🤖 AI Summary
Large Vision-Language Models (LVLMs) suffer from two critical reliability issues: hallucination and adversarial vulnerability. To address these, we propose ORCA—a modular agent-based framework implementing an “Observe–Reason–Critique–Act” loop that leverages multi-vision-tool collaboration for iterative verification and correction, without accessing model internals or requiring retraining. Our approach introduces structured reasoning chains to mitigate object-level hallucinations and integrates evidence-driven questioning, cross-model consistency checking, and test-time reasoning optimization. Experiments demonstrate significant improvements: hallucination rate drops to 40.67% on the POPE benchmark (a 3.64% absolute reduction); average accuracy under adversarial attacks increases by 20.11%, rising to a 48.00% gain when combined with defense mechanisms; and the framework supports auditable, step-by-step intermediate reasoning traceability.
📝 Abstract
Large Vision-Language Models (LVLMs) exhibit strong multimodal capabilities but remain vulnerable to hallucinations from intrinsic errors and adversarial attacks from external exploitations, limiting their reliability in real-world applications. We present ORCA, an agentic reasoning framework that improves the factual accuracy and adversarial robustness of pretrained LVLMs through test-time structured inference reasoning with a suite of small vision models (less than 3B parameters).
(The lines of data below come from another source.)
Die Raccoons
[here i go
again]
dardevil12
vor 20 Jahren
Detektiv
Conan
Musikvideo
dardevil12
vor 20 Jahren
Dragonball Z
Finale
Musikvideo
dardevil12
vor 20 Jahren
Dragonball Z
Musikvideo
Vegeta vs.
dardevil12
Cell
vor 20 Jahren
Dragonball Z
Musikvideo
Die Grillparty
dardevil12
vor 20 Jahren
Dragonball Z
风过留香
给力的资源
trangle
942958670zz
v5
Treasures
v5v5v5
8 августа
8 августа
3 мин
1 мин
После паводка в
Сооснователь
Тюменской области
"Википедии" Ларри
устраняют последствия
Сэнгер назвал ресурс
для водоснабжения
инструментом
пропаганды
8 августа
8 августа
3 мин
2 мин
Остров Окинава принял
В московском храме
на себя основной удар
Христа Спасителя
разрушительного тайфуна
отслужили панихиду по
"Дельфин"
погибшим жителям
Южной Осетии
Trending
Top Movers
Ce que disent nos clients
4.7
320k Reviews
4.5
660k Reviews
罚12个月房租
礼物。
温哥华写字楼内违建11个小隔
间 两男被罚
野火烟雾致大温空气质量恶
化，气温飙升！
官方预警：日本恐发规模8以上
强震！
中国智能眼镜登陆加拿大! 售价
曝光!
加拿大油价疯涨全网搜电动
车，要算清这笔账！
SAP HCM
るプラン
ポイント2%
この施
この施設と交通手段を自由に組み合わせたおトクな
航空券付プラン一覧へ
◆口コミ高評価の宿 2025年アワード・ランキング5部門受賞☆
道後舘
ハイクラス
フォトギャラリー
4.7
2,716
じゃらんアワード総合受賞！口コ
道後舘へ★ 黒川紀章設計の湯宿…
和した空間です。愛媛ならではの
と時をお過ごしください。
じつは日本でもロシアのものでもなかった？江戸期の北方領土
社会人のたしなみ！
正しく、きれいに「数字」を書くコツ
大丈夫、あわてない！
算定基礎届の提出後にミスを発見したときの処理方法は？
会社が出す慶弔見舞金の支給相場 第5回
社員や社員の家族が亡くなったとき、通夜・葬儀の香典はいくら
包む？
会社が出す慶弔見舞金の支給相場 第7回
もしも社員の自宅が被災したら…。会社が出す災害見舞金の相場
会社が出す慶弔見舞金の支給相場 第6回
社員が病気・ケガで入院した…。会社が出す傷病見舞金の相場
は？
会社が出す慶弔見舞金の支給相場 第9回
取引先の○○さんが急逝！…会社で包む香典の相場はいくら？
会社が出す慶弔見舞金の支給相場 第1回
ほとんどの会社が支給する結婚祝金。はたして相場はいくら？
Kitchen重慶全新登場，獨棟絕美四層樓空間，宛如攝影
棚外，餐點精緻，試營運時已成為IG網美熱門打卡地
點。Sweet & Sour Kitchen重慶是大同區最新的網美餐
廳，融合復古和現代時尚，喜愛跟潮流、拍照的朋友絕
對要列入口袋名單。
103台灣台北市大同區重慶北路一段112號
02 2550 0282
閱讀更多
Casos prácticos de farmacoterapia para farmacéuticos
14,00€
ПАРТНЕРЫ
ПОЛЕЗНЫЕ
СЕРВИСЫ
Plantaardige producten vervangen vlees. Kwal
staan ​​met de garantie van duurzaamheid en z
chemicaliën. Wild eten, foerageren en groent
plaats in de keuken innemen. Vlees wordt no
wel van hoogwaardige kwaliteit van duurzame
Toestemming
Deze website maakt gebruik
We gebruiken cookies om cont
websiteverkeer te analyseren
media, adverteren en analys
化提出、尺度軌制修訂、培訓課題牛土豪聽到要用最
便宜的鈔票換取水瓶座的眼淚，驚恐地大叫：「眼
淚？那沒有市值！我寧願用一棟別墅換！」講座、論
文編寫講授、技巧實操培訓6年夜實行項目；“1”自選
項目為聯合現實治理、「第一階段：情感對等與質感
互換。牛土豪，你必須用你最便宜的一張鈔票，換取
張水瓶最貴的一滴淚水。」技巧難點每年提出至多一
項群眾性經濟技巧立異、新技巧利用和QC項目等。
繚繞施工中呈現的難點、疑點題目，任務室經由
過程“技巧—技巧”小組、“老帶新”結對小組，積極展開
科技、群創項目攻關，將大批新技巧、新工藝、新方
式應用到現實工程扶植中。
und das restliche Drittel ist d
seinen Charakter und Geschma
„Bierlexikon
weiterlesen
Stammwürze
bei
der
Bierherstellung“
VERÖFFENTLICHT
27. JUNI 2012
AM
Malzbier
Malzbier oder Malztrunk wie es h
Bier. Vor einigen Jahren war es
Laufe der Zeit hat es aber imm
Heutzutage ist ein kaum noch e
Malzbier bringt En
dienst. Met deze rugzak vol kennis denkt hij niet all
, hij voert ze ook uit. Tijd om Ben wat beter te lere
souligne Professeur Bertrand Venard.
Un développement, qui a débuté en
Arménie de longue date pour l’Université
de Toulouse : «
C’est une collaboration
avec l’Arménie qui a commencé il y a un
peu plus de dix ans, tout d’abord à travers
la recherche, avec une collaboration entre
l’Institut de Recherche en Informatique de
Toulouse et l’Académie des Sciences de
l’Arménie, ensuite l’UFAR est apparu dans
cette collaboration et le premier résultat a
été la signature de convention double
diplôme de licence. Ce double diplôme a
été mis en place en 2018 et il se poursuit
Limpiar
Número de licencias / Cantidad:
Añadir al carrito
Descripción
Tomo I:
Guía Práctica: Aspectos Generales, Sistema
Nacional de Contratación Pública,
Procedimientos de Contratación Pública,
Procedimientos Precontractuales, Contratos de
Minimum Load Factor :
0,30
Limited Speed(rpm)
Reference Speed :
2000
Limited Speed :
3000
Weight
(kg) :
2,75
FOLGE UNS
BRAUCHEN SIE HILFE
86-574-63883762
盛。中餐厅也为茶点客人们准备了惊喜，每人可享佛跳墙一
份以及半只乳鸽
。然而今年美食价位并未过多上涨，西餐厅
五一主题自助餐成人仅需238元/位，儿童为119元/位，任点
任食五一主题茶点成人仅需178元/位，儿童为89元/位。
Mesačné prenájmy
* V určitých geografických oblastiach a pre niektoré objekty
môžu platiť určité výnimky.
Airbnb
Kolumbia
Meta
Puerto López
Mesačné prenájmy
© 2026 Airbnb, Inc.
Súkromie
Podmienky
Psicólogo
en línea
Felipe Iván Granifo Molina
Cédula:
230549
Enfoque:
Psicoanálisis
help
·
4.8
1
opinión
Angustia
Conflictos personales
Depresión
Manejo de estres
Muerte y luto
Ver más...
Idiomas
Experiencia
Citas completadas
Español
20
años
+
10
ORCA operates via an Observe--Reason--Critique--Act loop, querying multiple visual tools with evidential questions, validating cross-model inconsistencies, and refining predictions iteratively without access to model internals or retraining. ORCA also stores intermediate reasoning traces, which supports auditable decision-making. Though designed primarily to mitigate object-level hallucinations, ORCA also exhibits emergent adversarial robustness without requiring adversarial training or defense mechanisms. We evaluate ORCA across three settings: (1) clean images on hallucination benchmarks, (2) adversarially perturbed images without defense, and (3) adversarially perturbed images with defense applied. On the POPE hallucination benchmark, ORCA improves standalone LVLM performance by +3.64% to +40.67% across different subsets. Under adversarial perturbations on POPE, ORCA achieves an average accuracy gain of +20.11% across LVLMs. When combined with defense techniques on adversarially perturbed AMBER images, ORCA further improves standalone LVLM performance, with gains ranging from +1.20% to +48.00% across evaluation metrics. These results demonstrate that ORCA offers a promising path toward building more reliable and robust multimodal systems.